Competition is keen in the market and enquiries have declined.

The Hong Kong Monetary Authority (HKMA) said that it does not see strong justification to introduce more virtual bank (VB) players in the market, the central bank said in its 2024 review of virtual banks.

Authorities particularly noted “keen competition” in the city; the fact that the eight virtual banks in the city have yet to achieve profitability; and the decline in enquiries to apply for a license.

“Looking ahead, with the diversity of VBs and incumbent banks, the HKMA considers that the current number of virtual banking licenses is optimal and does not see any strong justification to introduce more new VB players to the market at this juncture,” said Eddie Yue, chief executive of the HKMA, commenting  

Introducing more VBs may further intensify competition in the retail banking sector and is “unlikely to be conducive to a healthy development of the sector,” the HKMA added.

Hong Kong’s central bank also noted a decline in the number of enquiries from interested parties to apply for a VB license, which it said indicates a lack of interest from prospective new players in the sector.

Authorities instead intend to maintain the current structure of the VB sector with a view of “facilitating long-term development of the eight VBs” as well as maintaining a healthy competitive landscape in Hong Kong’s banking industry.

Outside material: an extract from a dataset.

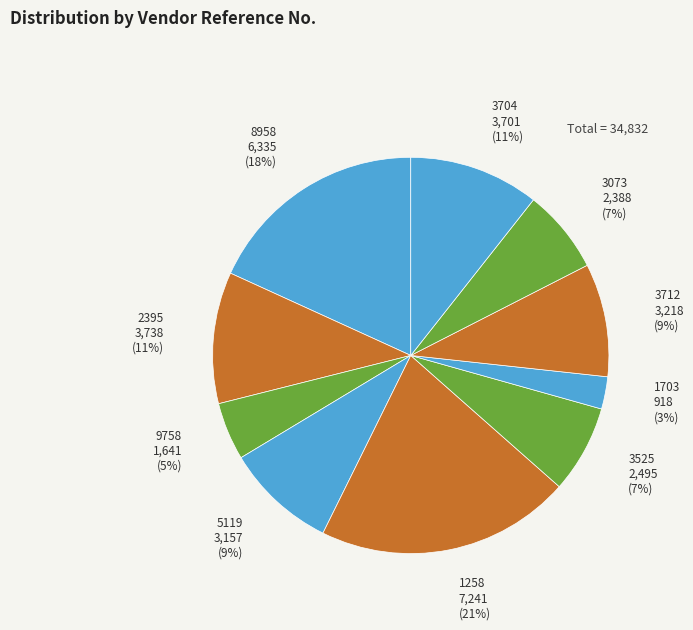

The 9758 slice represents 5% of the pie. True or false?

True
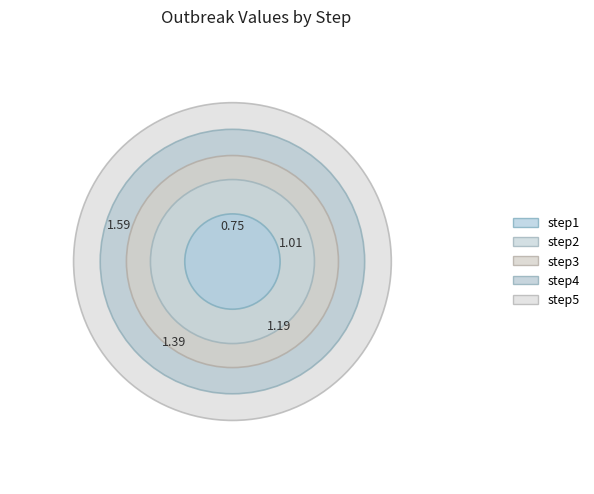

What percentage is the step2 slice, to the nearest percent?

17%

Despite the profitability woes and challenges due to the pandemic, the VBs has so far achieved HKMA’s three policy objectives.

“Virtual banking, the innovative banking model driven by the adoption of technology, is gaining wide market acceptance in Hong Kong. The products and services offered by the eight VBs have also received positive response,” the HKMA said.

The eight VBs have 2.2 million depositors as of end-2023.